Write a function allConstruct(target, wordBank) that accepts a target string and an array of strings. The function should return a 2D array containing all of the ways that the target can be constructed by concatenating elements of the wordBank array. Each element of the 2D array should represent one combination that constructs the target. You may reuse an element of wordBank as many times as needed.

Test cases:

allConstruct('purple', ['purp', 'p', 'ur', 'le', 'purpl'])  # [['purp', 'le'], ['p', 'ur', 'p', 'le']]
allConstruct('abcdef', ['ab', 'abc', 'cd', 'def', 'abcd', 'ef', 'c'])  # [['ab', 'cd', 'ef'], ['ab', 'c', 'def'], ['abc', 'def'], ['abcd', 'ef']]
allConstruct('skateboard', ['bo', 'rd', 'ate', 't', 'ska', 'sk', 'boar'])  # []
allConstruct('eeeeeeeeeeeeeeeeeeeeeeeeeeeeeeeeeeeeeeeeeeef',
             ['e', 'ee', 'eee', 'eeee', 'eeeee', 'eeeeee'])  # []

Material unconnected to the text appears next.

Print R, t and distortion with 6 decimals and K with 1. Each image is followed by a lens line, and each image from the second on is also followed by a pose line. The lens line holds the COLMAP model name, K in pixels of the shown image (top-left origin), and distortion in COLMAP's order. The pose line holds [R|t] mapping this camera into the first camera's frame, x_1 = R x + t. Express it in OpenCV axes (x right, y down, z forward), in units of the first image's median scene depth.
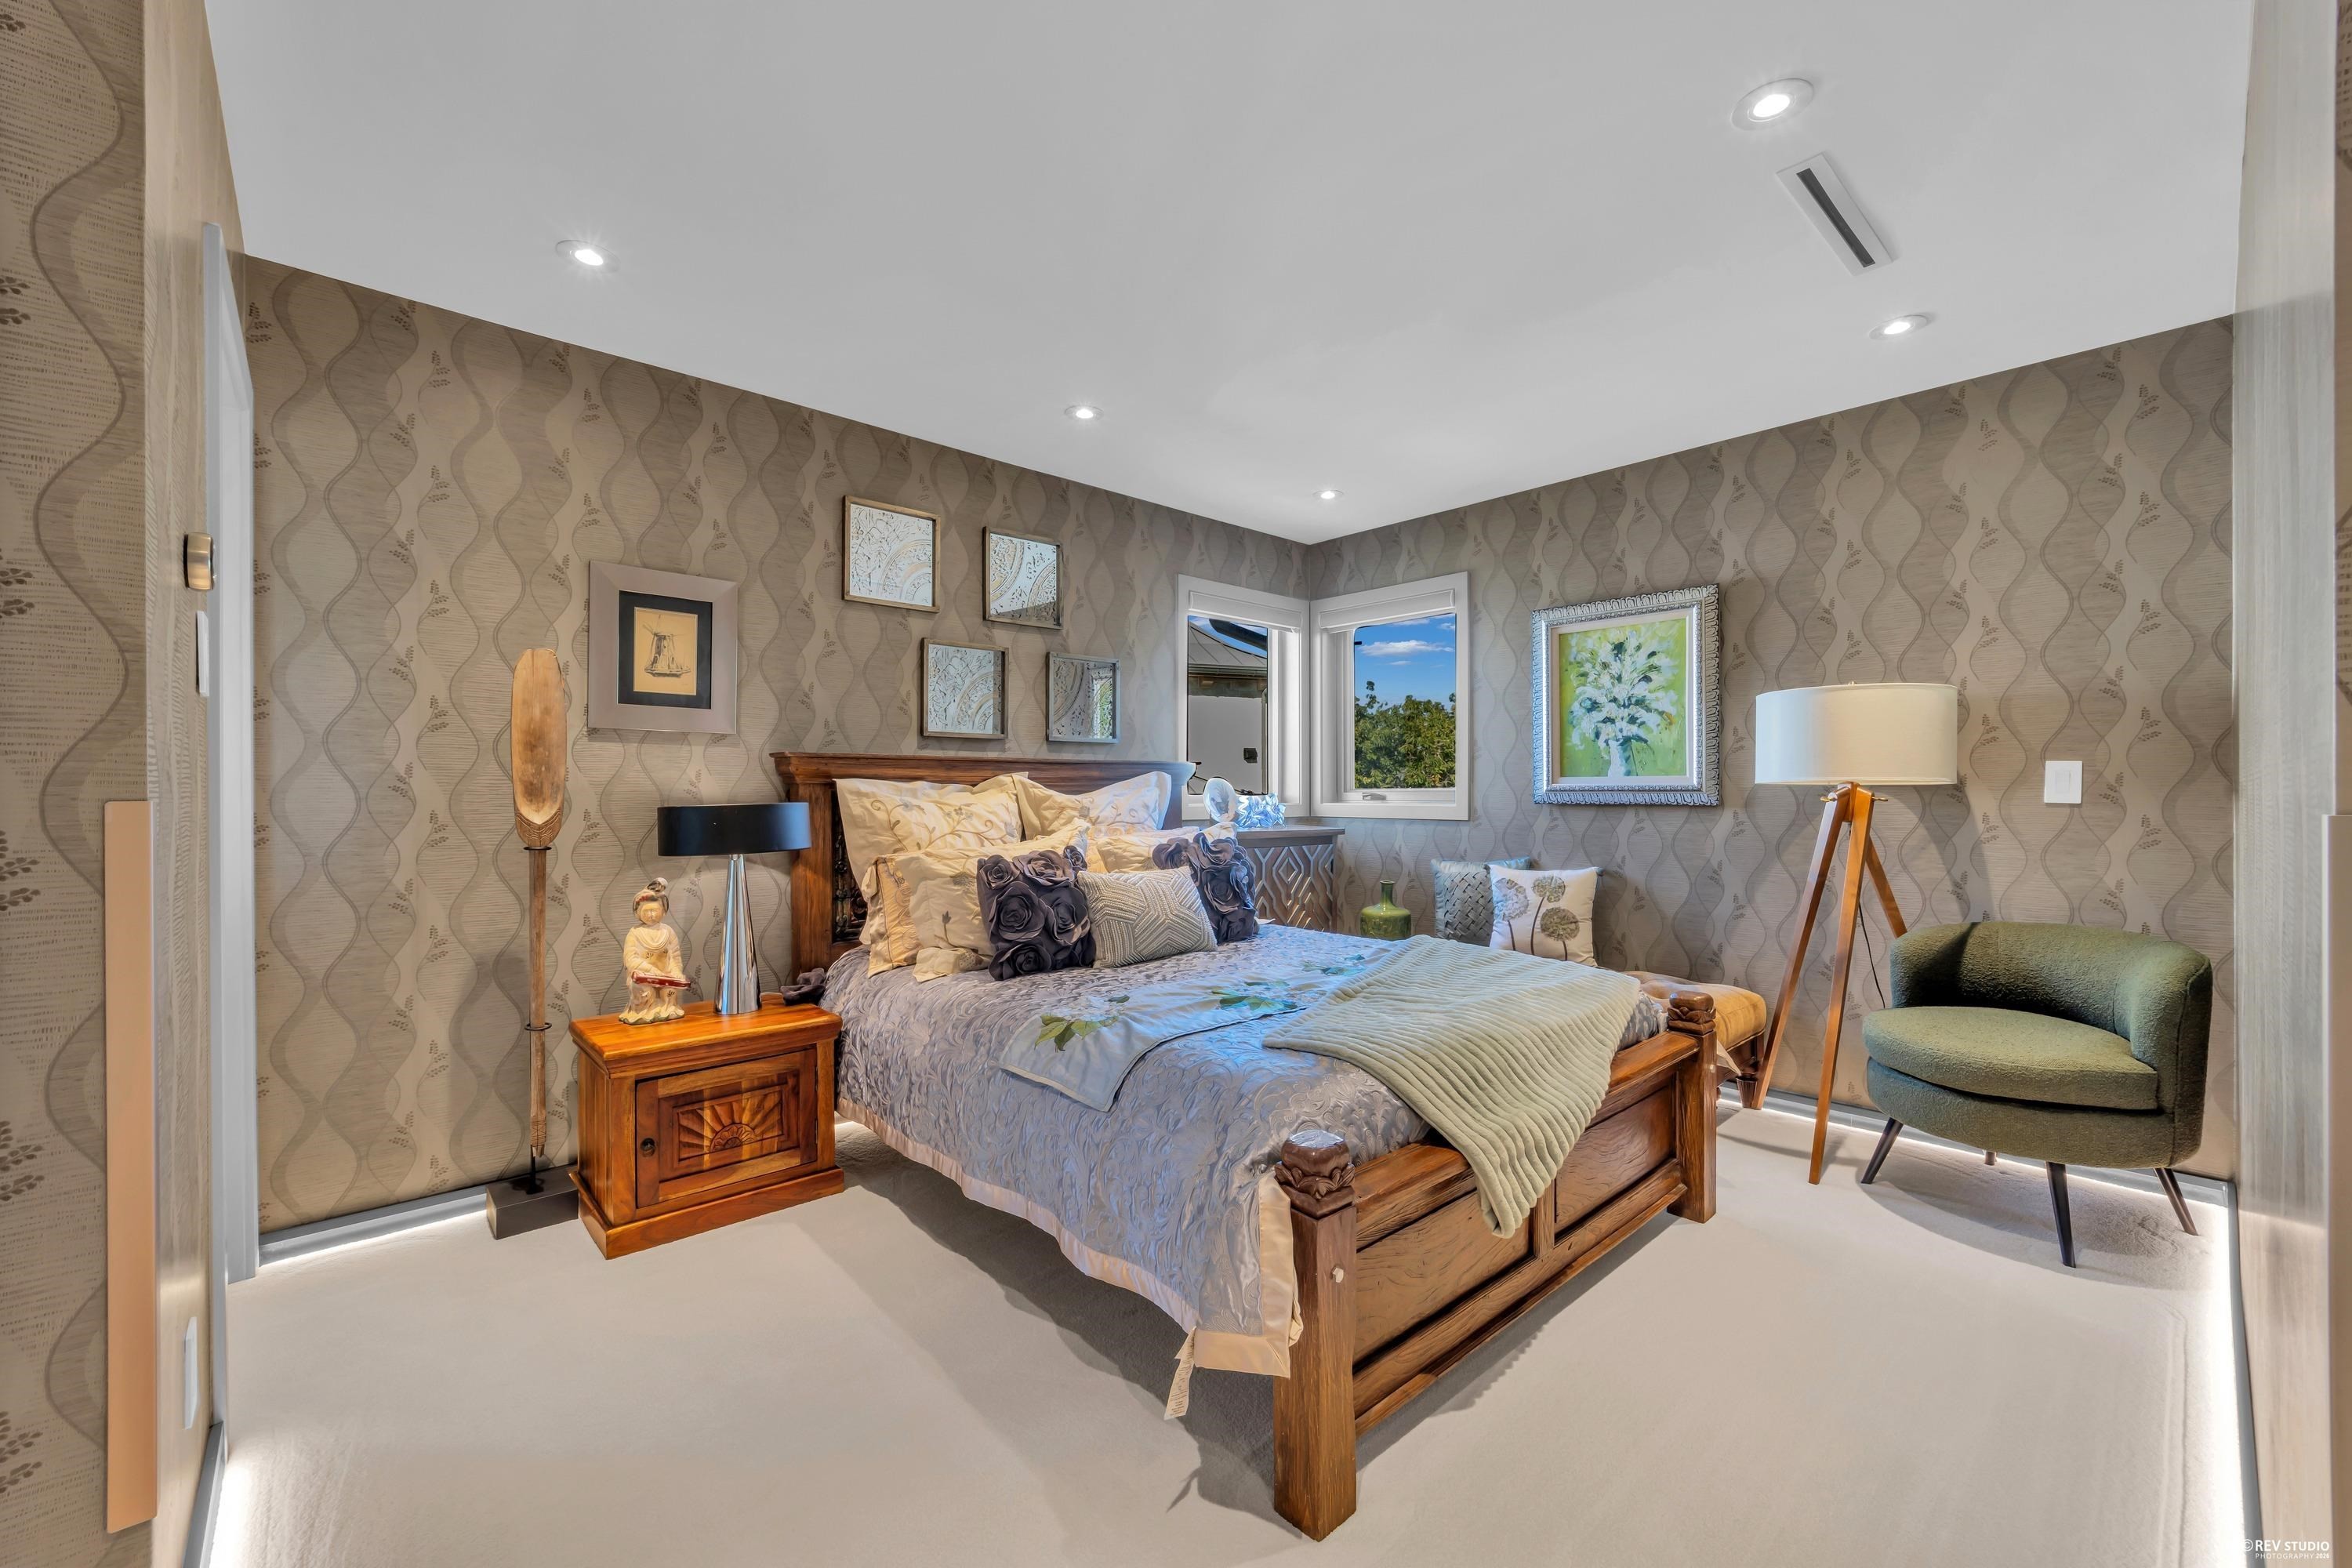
lens RADIAL K [[950.1, 0, 1181.0], [0, 950.1, 788.3], [0, 0, 1]] dist [-0.002203, -0.000389]
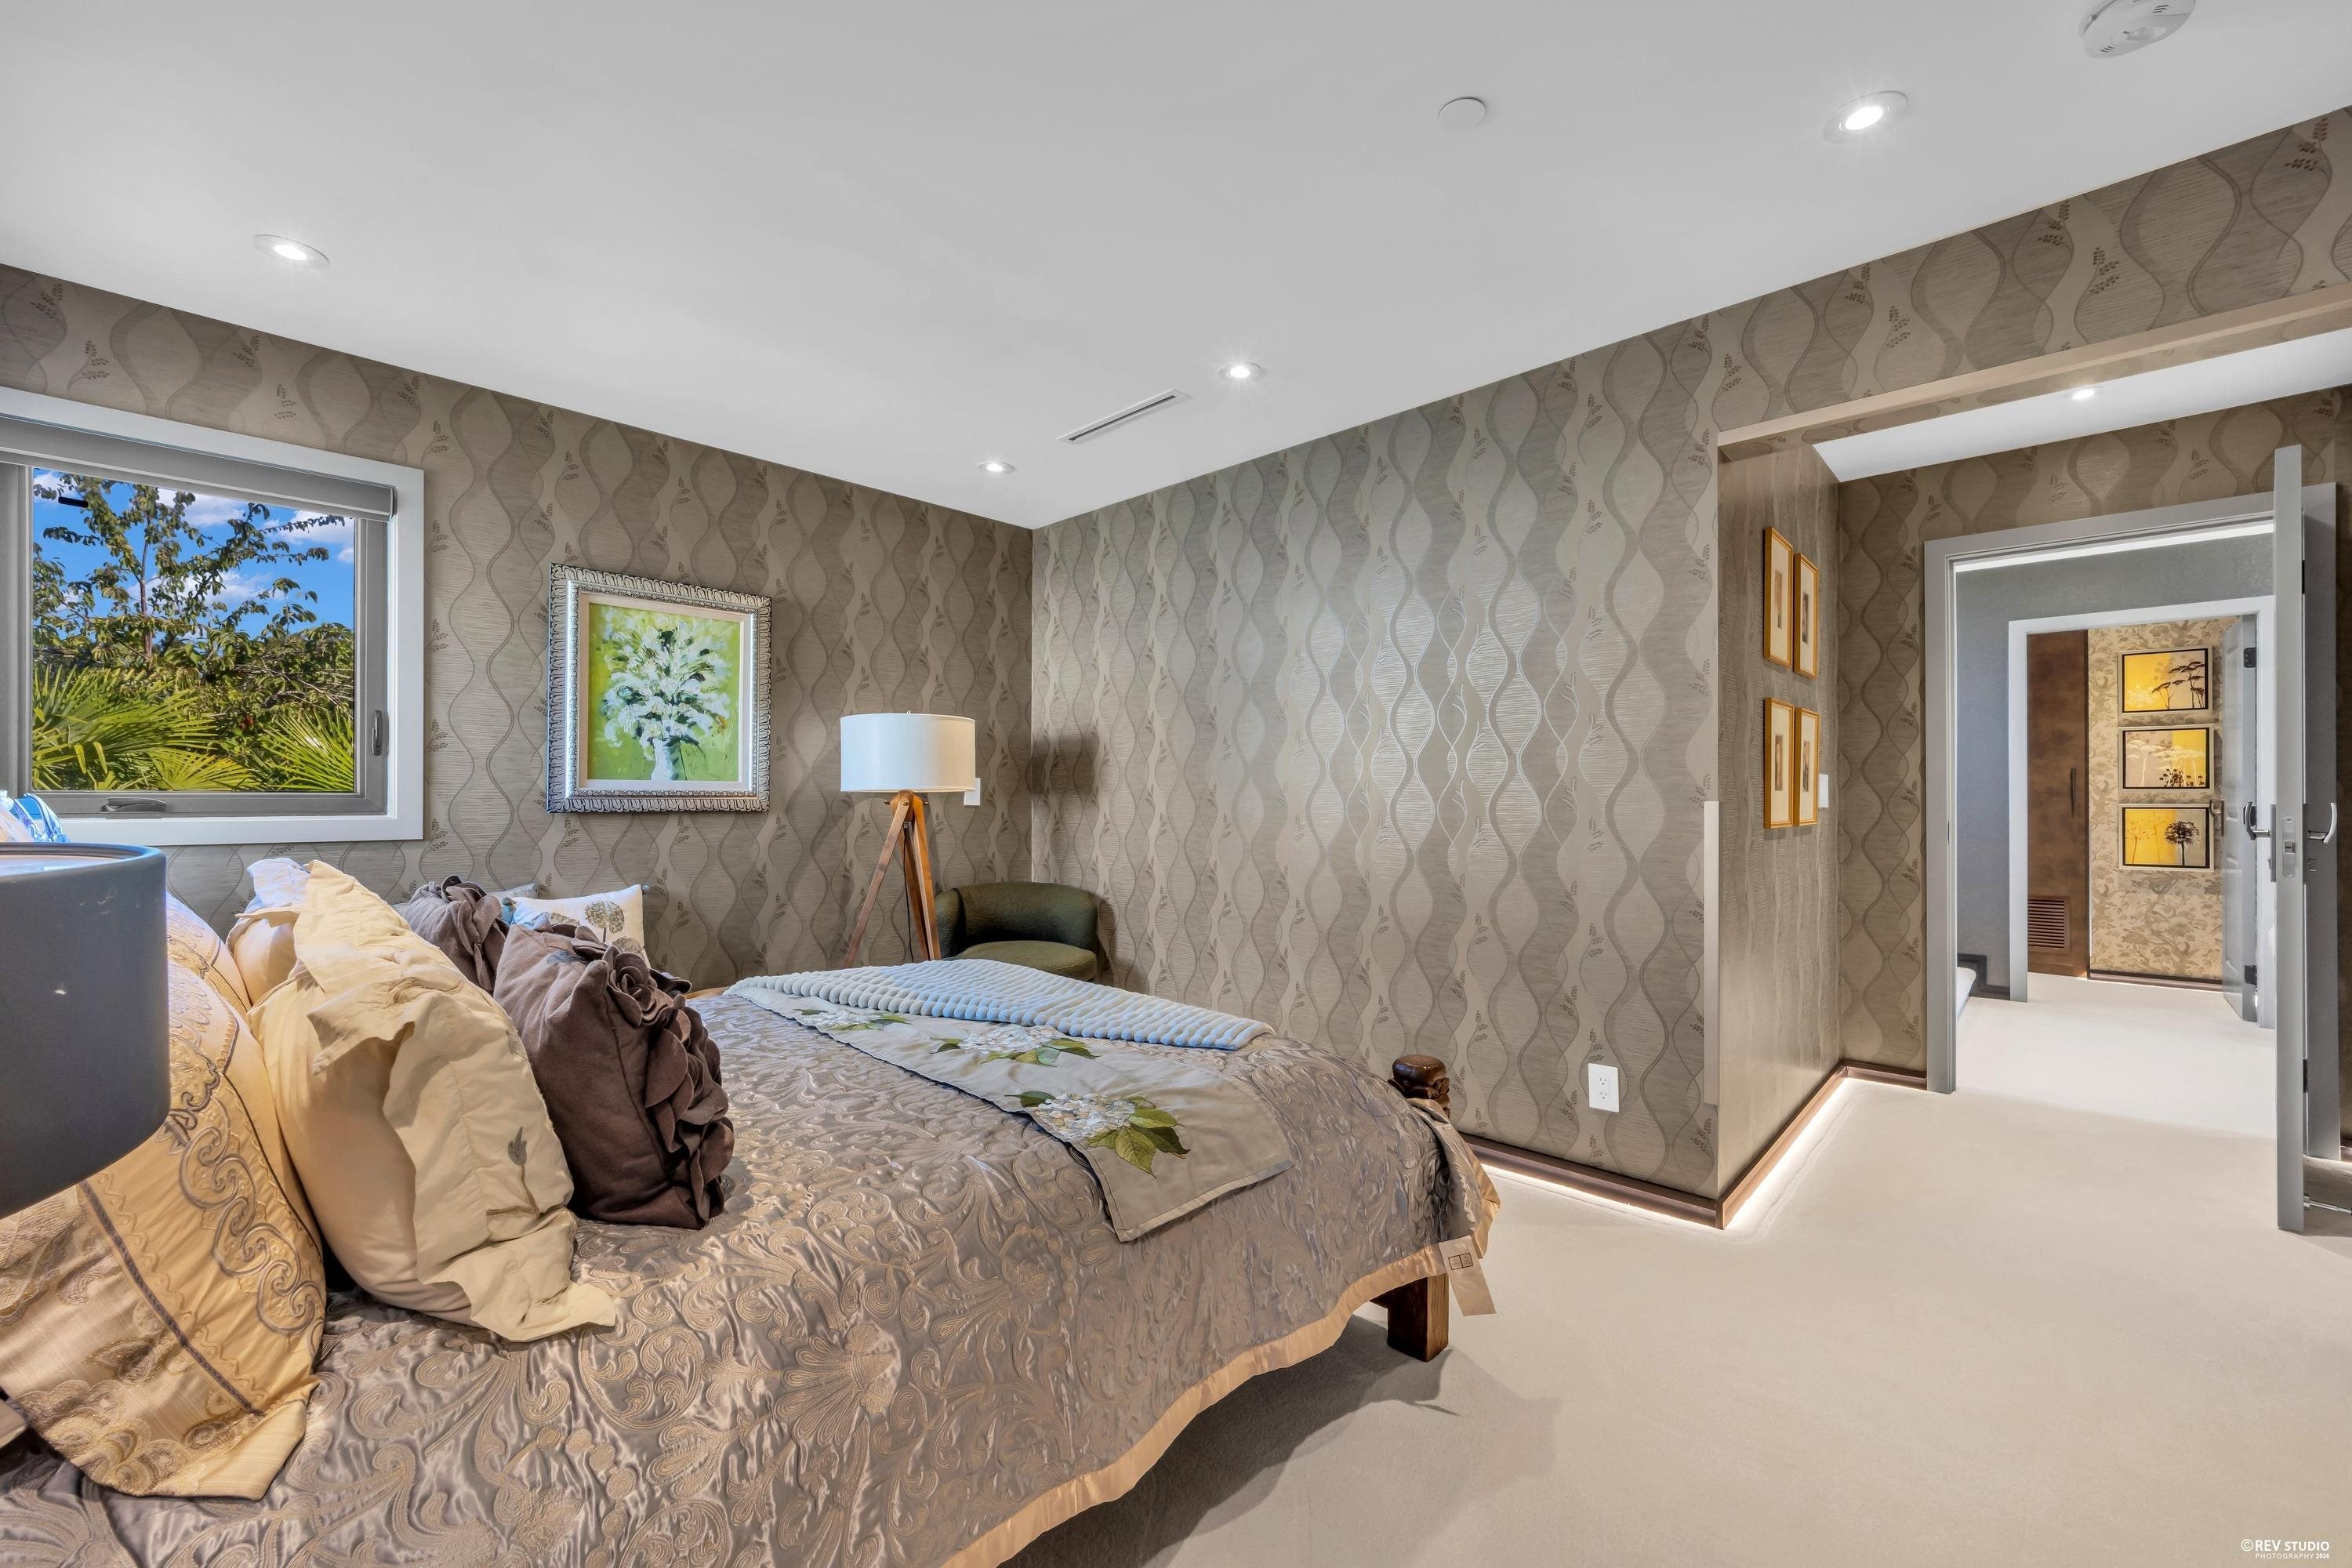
lens RADIAL K [[950.1, 0, 1181.0], [0, 950.1, 793.1], [0, 0, 1]] dist [-0.002203, -0.000389]
pose [[-0.081605, 0.005876, 0.996647, -0.479642], [-0.003837, 0.999973, -0.006210, 0.003344], [-0.996657, -0.004331, -0.081580, 0.601753]]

Brute force allConstruct recursive function

def allConstruct(target: str, wordBank: list) -> list:
    if target == '':
        return [[]]
    result = list()
    for word in wordBank:
        if target.find(word) == 0:
            suffix = target[len(word):]
            suffix_ways = allConstruct(suffix, wordBank)
            target_ways = map(lambda way: [word, *way], suffix_ways)
            result.extend(target_ways)
    return result

• large of the tree: n = len(wordBank)
• height of the tree: m = len(target) (in notion of bigO)
• Time complexity: O(m*n^m)
• Space complexity: O(m²)

allConstruct memorized recursive function

def allConstruct(target: str, wordBank: list,
                 memo: Optional[dict] = {}) -> list:
    if target in memo:
        return memo[target]
    if target == '':
        return [[]]
    result = list()
    for word in wordBank:
        if target.find(word) == 0:
            suffix = target[len(word):]
            suffix_ways = allConstruct(suffix, wordBank, memo)
            target_ways = map(lambda way: [word, *way], suffix_ways)
            result.extend(target_ways)
    memo[target] = result
    return memo[target]

• large of the tree: n = len(wordBank)
• height of the tree: m = len(target) (in notion of bigO)
• Time complexity: O(n*m²)
• Space complexity: O(m²)

Resources

• Code: all_construct.py
• Unit tests: tests/test_all_construct.py. To run tests, in the root directory use one of these commands below

pytest -v tests/test_all_construct.py
python -m unittest -v tests.test_all_construct
python -m pytest -v tests/test_all_construct.py

Part 2. Tabulation

🔜

Terminology

• Dynamic programming: decompose a large instance of problem into smaller instance of the same problem. Then we have an overlapping structure.
• Memorization: one of the overarching strategies we can use to solve any dynamic programming problem.
• Tabulation: 🔜

⚠️ Notes

• The directory tests must have file __init__.py to call command pytest -v tests/[filename].py. If not, you have to call command python -m pytest -v tests/[filename].py.
• The difference between pytest and python -m pytest is the later adds current directory to sys.path.
• It seems that default dictionary argument which has the same name, but in different calls shares the same region of memory ❗ That's why I have to use calls like canSum(7, [2, 3], dict()) instead of canSum(7, [2, 3]).